> _Task statement_
From the records below, print only the part that opens with the line containing "M. Julien Rancoule" and closes with the line containing "Pinces De Panneau Solaire De Toit En Métal"; omit the pictures.

┏━━

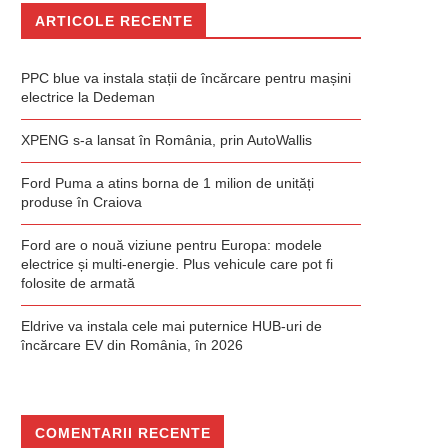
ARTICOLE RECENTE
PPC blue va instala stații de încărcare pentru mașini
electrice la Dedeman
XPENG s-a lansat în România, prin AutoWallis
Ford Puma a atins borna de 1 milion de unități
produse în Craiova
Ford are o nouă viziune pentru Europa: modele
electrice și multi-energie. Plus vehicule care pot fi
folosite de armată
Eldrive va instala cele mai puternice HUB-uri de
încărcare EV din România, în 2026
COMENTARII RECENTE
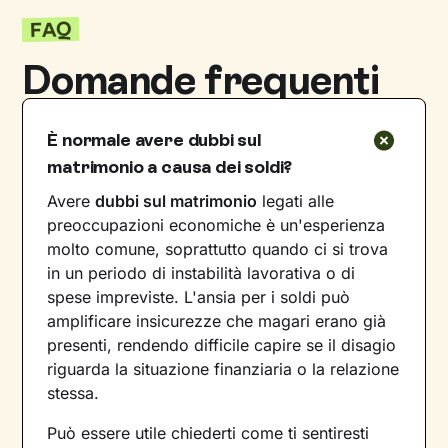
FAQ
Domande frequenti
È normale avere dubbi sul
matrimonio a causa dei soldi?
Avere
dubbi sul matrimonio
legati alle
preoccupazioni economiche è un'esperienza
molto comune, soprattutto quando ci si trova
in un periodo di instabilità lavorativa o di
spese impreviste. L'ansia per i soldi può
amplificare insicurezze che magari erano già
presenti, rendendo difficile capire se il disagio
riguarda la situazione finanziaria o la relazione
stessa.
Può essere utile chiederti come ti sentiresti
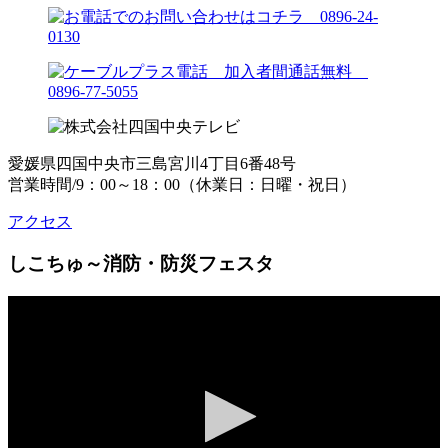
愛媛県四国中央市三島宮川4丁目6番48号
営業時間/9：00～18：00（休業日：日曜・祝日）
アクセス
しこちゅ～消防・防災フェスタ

┗━━
┏━━

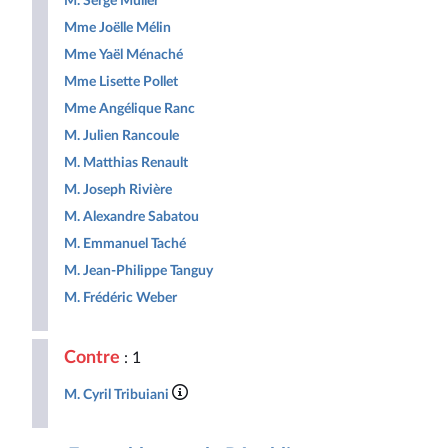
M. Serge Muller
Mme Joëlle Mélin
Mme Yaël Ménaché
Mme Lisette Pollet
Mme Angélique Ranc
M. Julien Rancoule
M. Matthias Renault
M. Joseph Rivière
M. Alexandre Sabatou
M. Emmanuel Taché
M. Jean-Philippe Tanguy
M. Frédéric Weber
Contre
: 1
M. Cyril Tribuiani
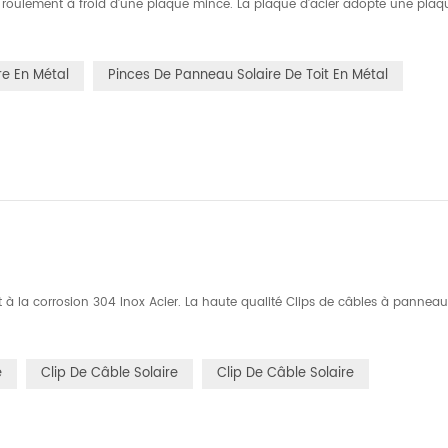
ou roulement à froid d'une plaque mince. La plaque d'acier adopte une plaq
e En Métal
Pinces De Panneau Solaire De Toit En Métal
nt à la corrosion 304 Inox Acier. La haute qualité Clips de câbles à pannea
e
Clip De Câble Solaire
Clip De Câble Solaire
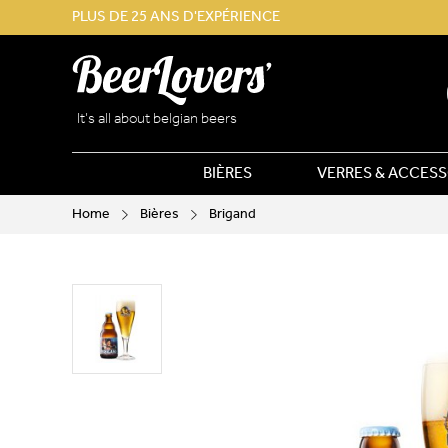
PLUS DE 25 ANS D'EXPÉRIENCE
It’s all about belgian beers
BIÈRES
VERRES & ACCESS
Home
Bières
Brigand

┗━━

> _Solution below_
M. Julien Rancoule
M. Matthias Renault
M. Joseph Rivière
M. Alexandre Sabatou
M. Emmanuel Taché
M. Jean-Philippe Tanguy
M. Frédéric Weber
Contre
: 1
M. Cyril Tribuiani
ou roulement à froid d'une plaque mince. La plaque d'acier adopte une plaq
e En Métal
Pinces De Panneau Solaire De Toit En Métal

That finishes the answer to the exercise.